Maybe risk aversion has gone too far. Would you pay to park money with the Treasury? Of course, at some point, the pendulum will swing, investors will demand higher rates, bond prices will drop; nothing lasts forever. And when the low rate position unwinds, it will be ugly, but not today. Maybe not today. The problem is that there is no exit strategy from a Zero Interest Rate Policy. How does the Fed back out of this parking lot without destroying the bond market? The simple answer is that they can't.

The World Bank warns that China is headed for collapse. Imagine China crashing. The country holding over a trillion of America’s debt. The World Bank warns that China must essentially overhaul its entire economic structure if it wants to avoid a "crisis". It all sounds very urgent, but it is a part of a report of what might happen over the next 20 years.

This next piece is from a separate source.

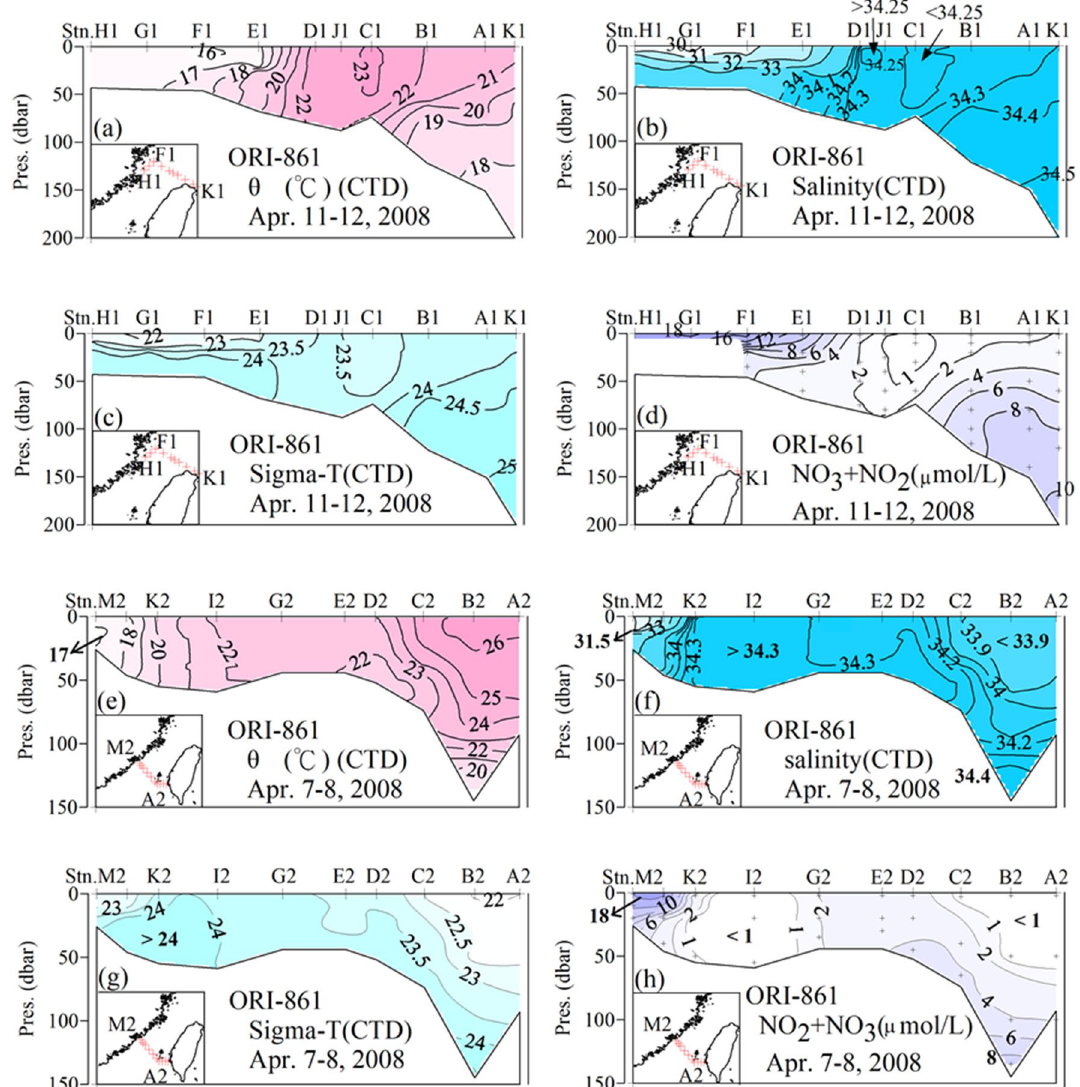
Figure 2. Cross section of ( a , e ) θ, ( b , f ) S, ( c , g ) σ t and ( d , h ) NO 3 + NO 2 in the southwestern East China Sea and southern Taiwan Strait (map generated by Surfer version 8.0; https ://www.golde nsoft ware.com/produ cts/surfe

The export-driven, state-investment model is producing diminishing returns. According to the World Bank, China's growth rate will slow to 5 percent by 2030 unless China changes its strategy. Remember, South Korea and Japan both went through severe financial crises in the 1990s. And China is already displaying some of the telltale symptoms: A fragile banking sector, companies engorged with debt, and unwise investments in real estate.

The World Bank is calling for a sweeping overhaul, but then the World Bank always calls for sweeping overhauls. That's what they do. Still, BusinessWeek came out with an editorial comparing the situation in China with the years running up to the 2008 meltdown.

The National Association for Business Economics forecasters have raised their expectations for employment, new home construction and business spending this year. But they held on to their average prediction that America’s gross domestic product, or GDP, will grow at a rate of 2.4 percent. That’s a slight improvement from 2011, when economists believe the economy grew 1.6 percent. Final economic growth numbers for 2011 are due out tomorrow. NABE economists see the unemployment rate sticking at 8.3 percent this year, matching January figures. Panelists are also still forecasting strong business spending growth this year. They’ve slightly raised their forecast to 8.1 percent growth this year.


Yesterday, we told you about the Wikileaks dump of Global Intelligence Files from StratFor, the private, intelligence firm that operated as a kind of shadow CIA. Wikileaks claims to have more than 5 million emails that were apparently hacked from StratFor; so far, they have published about 200. It will take some time to go through those emails, but we are already finding some interesting stuff. Osama bin Laden was in routine contact with several senior figures from Pakistan's military intelligence agency while in hiding in the country. Apparently this info came to StratFor after the killing of bin Laden. The e-mail, from a Stratfor analyst, suggested that up to 12 officials in Pakistan's Inter-Services Intelligence (ISI) agency knew of bin Laden's safe house.

The internal email did not name the Pakistani officials involved but said the US could use the information as a bargaining chip in post raid negotiations with Islamabad.

Other e-mails included the suggestion that Hugo Chavez, Venezuela's president, may have less than a year to live after his cancer spread to the colon and bone marrow. Other revelations were statements that Israel had last year carried out a successful covert attack on Iran's secret nuclear facilities.
Apparently the key to intelligence gathering is to state the obvious after the fact.